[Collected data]
☆ ☆ ☆ ☆ ☆ ☆ ☆

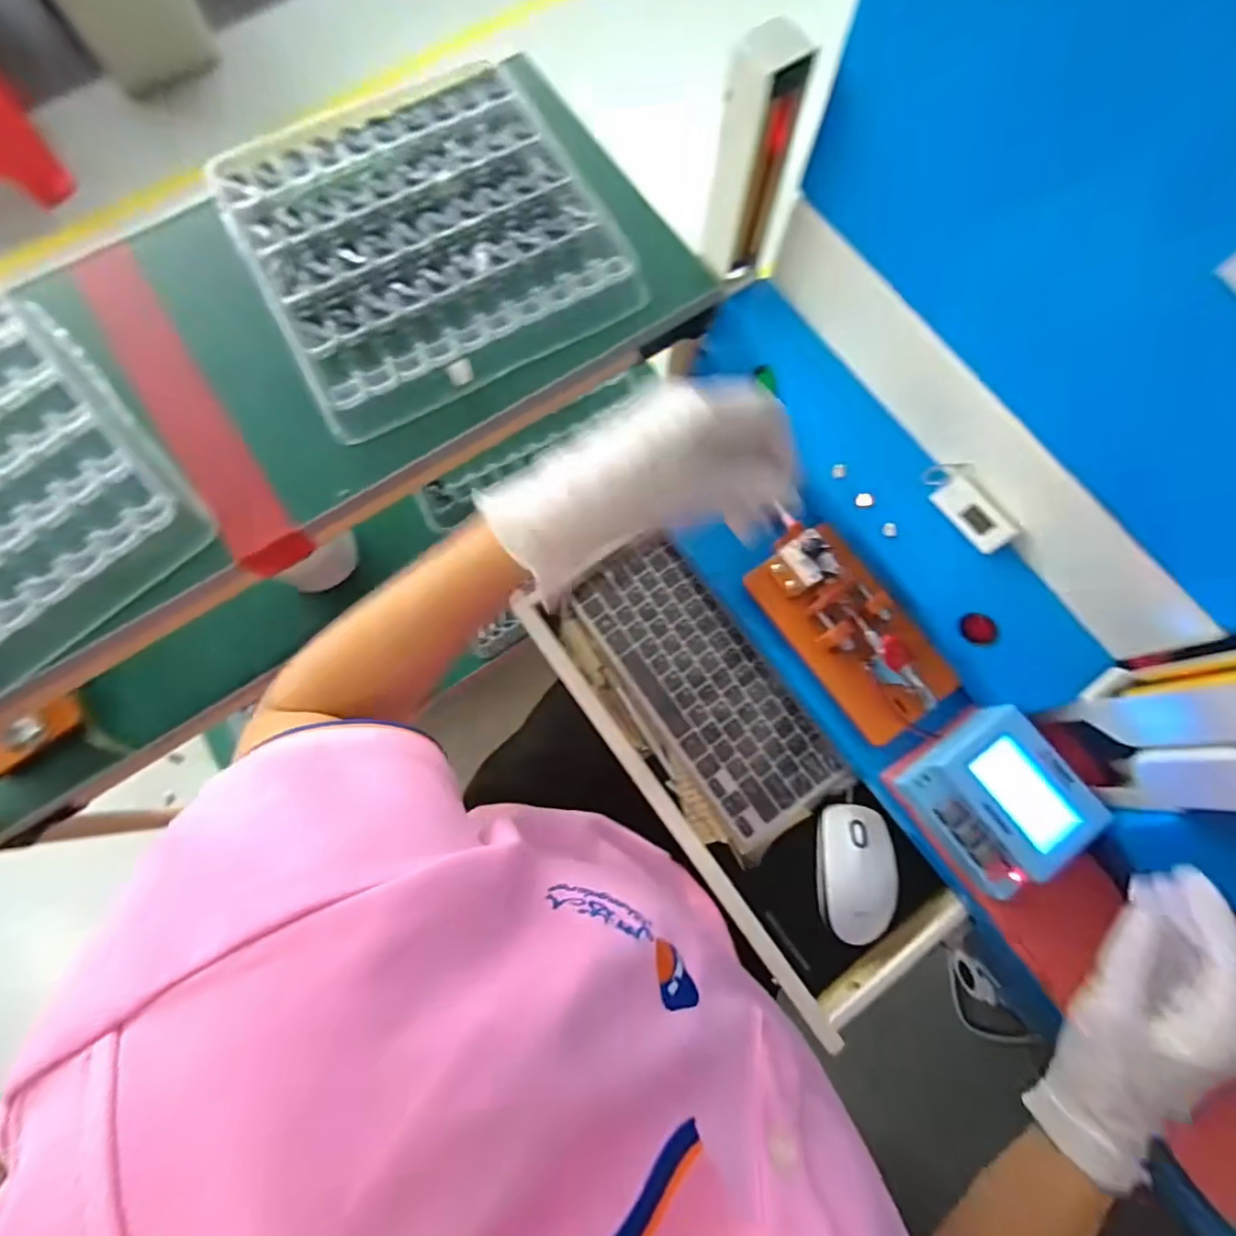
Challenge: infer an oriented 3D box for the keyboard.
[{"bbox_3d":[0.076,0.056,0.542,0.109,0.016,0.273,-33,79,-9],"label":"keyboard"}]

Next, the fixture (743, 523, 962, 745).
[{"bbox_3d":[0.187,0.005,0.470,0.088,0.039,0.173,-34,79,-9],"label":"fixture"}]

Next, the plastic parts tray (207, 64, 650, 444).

☆ ☆ ☆ ☆ ☆ ☆ ☆

• **Exercise instructions**:
Would you write each entry out again exactly, omitting the images?

• **Answer below**:
Challenge: infer an oriented 3D box for the keyboard.
[{"bbox_3d":[0.076,0.056,0.542,0.109,0.016,0.273,-33,79,-9],"label":"keyboard"}]

Next, the fixture (743, 523, 962, 745).
[{"bbox_3d":[0.187,0.005,0.470,0.088,0.039,0.173,-34,79,-9],"label":"fixture"}]

Next, the plastic parts tray (207, 64, 650, 444).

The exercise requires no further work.